_Written request:_ Copy out the entries word for word, starting with their first line and going on through the line with "193 415 4 3 - 8.7", both of those lines included.

_Provided entries:_
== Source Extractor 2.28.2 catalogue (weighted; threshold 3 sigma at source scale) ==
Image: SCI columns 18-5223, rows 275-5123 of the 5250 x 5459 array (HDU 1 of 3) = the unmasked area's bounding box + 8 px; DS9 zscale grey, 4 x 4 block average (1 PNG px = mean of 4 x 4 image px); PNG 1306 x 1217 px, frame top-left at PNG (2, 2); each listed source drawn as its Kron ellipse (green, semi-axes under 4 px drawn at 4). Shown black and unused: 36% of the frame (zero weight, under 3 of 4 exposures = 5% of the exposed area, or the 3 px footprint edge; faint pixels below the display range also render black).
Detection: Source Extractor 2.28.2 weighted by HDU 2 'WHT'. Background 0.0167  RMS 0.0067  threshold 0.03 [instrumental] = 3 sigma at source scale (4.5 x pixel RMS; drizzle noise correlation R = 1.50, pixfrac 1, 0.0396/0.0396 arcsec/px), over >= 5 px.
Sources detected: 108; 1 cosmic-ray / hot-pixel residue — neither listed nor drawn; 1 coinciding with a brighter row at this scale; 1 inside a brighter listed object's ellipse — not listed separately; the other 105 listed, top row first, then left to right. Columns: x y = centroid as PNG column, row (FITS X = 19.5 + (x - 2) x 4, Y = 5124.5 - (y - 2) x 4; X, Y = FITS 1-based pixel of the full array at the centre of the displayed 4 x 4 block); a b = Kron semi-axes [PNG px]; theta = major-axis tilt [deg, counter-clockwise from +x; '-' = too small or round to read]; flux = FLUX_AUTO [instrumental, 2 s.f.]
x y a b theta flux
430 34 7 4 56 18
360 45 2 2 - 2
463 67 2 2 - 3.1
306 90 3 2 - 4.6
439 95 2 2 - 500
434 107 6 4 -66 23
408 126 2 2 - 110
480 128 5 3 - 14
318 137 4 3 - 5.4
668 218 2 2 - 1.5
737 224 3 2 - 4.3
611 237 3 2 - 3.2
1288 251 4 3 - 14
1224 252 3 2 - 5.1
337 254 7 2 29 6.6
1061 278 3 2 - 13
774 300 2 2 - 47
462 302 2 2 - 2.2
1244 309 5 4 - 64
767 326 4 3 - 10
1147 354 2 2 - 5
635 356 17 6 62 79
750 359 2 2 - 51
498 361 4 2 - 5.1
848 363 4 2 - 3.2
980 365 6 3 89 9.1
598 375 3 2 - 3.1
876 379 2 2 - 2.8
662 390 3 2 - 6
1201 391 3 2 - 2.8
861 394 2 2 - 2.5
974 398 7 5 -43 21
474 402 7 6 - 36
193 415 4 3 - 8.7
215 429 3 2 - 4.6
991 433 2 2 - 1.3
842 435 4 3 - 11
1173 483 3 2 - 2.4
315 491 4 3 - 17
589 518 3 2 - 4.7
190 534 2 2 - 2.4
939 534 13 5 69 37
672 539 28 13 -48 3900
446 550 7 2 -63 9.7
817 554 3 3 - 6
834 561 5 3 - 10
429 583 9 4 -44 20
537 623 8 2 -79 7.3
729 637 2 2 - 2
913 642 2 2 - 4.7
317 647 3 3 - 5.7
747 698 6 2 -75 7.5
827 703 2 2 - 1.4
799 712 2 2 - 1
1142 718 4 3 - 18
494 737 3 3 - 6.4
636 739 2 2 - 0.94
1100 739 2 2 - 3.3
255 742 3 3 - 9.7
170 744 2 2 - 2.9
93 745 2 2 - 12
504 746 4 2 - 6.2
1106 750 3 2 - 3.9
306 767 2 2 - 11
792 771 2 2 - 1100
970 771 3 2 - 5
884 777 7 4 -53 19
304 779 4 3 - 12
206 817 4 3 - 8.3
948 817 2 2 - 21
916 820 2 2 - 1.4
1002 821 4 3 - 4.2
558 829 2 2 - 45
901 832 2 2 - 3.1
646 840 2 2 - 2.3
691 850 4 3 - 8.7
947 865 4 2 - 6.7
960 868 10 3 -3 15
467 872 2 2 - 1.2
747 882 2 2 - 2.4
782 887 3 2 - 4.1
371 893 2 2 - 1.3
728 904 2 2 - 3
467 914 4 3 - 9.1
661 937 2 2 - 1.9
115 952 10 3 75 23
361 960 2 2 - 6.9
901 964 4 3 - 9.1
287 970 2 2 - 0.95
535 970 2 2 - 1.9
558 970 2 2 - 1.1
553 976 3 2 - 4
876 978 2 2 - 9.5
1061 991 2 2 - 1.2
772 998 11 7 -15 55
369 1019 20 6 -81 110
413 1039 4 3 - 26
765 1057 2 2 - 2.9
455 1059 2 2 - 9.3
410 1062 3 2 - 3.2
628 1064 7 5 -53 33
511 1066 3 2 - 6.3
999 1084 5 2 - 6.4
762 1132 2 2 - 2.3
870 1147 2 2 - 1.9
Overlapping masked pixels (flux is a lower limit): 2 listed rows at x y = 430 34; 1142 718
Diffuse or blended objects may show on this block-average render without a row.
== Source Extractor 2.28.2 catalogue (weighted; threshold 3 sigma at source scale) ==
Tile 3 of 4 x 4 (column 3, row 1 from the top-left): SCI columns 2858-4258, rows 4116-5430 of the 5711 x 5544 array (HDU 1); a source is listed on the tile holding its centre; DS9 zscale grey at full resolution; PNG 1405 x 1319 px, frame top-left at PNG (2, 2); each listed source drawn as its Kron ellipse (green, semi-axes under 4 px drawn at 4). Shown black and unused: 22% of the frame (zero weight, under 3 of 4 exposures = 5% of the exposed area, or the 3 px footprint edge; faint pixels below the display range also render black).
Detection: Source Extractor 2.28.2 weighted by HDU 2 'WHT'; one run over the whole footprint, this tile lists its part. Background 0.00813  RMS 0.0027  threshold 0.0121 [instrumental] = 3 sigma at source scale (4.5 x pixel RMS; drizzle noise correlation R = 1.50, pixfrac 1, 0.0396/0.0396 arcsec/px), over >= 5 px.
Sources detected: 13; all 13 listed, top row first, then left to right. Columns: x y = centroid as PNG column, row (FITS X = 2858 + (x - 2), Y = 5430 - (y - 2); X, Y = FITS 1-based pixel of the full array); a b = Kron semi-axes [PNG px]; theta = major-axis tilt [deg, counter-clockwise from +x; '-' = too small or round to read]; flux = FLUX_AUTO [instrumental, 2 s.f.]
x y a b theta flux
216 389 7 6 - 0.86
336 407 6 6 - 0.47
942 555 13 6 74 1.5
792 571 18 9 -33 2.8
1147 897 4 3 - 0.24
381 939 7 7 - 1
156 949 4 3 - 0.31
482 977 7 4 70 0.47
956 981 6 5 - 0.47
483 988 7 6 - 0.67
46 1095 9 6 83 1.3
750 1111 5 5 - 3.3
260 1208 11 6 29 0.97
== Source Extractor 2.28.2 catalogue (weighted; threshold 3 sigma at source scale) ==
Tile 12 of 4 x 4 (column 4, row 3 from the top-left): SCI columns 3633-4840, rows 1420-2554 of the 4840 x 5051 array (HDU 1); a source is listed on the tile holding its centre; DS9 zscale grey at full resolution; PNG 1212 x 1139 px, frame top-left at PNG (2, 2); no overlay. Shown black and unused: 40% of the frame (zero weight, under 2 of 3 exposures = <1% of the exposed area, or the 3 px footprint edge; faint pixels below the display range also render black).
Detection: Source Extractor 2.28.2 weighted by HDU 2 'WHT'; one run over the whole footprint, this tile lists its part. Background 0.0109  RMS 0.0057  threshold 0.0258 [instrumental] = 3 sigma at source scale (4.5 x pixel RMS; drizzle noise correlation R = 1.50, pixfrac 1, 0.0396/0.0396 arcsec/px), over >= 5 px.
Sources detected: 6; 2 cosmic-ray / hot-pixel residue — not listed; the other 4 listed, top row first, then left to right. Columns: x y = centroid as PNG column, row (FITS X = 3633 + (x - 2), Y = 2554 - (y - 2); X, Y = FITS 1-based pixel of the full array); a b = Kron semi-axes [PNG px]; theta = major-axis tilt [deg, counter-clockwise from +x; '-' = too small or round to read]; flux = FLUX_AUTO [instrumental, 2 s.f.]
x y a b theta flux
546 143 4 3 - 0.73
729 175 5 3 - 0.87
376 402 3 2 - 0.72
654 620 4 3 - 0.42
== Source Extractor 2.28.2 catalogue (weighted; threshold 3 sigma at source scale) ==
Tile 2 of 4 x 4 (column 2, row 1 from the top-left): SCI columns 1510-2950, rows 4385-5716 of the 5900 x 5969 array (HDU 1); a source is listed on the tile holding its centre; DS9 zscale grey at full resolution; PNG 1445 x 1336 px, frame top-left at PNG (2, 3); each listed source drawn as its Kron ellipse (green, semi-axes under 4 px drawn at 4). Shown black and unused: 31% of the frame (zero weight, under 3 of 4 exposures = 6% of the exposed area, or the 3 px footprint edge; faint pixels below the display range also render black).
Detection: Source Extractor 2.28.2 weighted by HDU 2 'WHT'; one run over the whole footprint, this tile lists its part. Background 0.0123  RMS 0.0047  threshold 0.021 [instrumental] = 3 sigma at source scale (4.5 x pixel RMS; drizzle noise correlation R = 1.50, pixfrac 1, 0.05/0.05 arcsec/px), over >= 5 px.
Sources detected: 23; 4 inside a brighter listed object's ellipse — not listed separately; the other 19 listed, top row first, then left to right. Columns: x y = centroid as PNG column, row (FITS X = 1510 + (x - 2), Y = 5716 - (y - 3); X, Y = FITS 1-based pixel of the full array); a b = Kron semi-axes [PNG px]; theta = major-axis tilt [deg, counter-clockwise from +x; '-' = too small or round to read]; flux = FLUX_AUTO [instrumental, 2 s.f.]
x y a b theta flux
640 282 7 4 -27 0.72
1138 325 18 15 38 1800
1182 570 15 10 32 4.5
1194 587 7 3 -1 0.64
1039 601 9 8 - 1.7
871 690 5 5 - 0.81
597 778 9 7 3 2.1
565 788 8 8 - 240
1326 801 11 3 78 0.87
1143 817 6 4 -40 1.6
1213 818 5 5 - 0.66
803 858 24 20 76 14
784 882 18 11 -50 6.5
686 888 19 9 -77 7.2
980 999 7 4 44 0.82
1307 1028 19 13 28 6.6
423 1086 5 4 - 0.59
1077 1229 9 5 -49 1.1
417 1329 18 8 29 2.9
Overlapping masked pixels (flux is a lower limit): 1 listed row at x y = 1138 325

_Reply:_
== Source Extractor 2.28.2 catalogue (weighted; threshold 3 sigma at source scale) ==
Image: SCI columns 18-5223, rows 275-5123 of the 5250 x 5459 array (HDU 1 of 3) = the unmasked area's bounding box + 8 px; DS9 zscale grey, 4 x 4 block average (1 PNG px = mean of 4 x 4 image px); PNG 1306 x 1217 px, frame top-left at PNG (2, 2); each listed source drawn as its Kron ellipse (green, semi-axes under 4 px drawn at 4). Shown black and unused: 36% of the frame (zero weight, under 3 of 4 exposures = 5% of the exposed area, or the 3 px footprint edge; faint pixels below the display range also render black).
Detection: Source Extractor 2.28.2 weighted by HDU 2 'WHT'. Background 0.0167  RMS 0.0067  threshold 0.03 [instrumental] = 3 sigma at source scale (4.5 x pixel RMS; drizzle noise correlation R = 1.50, pixfrac 1, 0.0396/0.0396 arcsec/px), over >= 5 px.
Sources detected: 108; 1 cosmic-ray / hot-pixel residue — neither listed nor drawn; 1 coinciding with a brighter row at this scale; 1 inside a brighter listed object's ellipse — not listed separately; the other 105 listed, top row first, then left to right. Columns: x y = centroid as PNG column, row (FITS X = 19.5 + (x - 2) x 4, Y = 5124.5 - (y - 2) x 4; X, Y = FITS 1-based pixel of the full array at the centre of the displayed 4 x 4 block); a b = Kron semi-axes [PNG px]; theta = major-axis tilt [deg, counter-clockwise from +x; '-' = too small or round to read]; flux = FLUX_AUTO [instrumental, 2 s.f.]
x y a b theta flux
430 34 7 4 56 18
360 45 2 2 - 2
463 67 2 2 - 3.1
306 90 3 2 - 4.6
439 95 2 2 - 500
434 107 6 4 -66 23
408 126 2 2 - 110
480 128 5 3 - 14
318 137 4 3 - 5.4
668 218 2 2 - 1.5
737 224 3 2 - 4.3
611 237 3 2 - 3.2
1288 251 4 3 - 14
1224 252 3 2 - 5.1
337 254 7 2 29 6.6
1061 278 3 2 - 13
774 300 2 2 - 47
462 302 2 2 - 2.2
1244 309 5 4 - 64
767 326 4 3 - 10
1147 354 2 2 - 5
635 356 17 6 62 79
750 359 2 2 - 51
498 361 4 2 - 5.1
848 363 4 2 - 3.2
980 365 6 3 89 9.1
598 375 3 2 - 3.1
876 379 2 2 - 2.8
662 390 3 2 - 6
1201 391 3 2 - 2.8
861 394 2 2 - 2.5
974 398 7 5 -43 21
474 402 7 6 - 36
193 415 4 3 - 8.7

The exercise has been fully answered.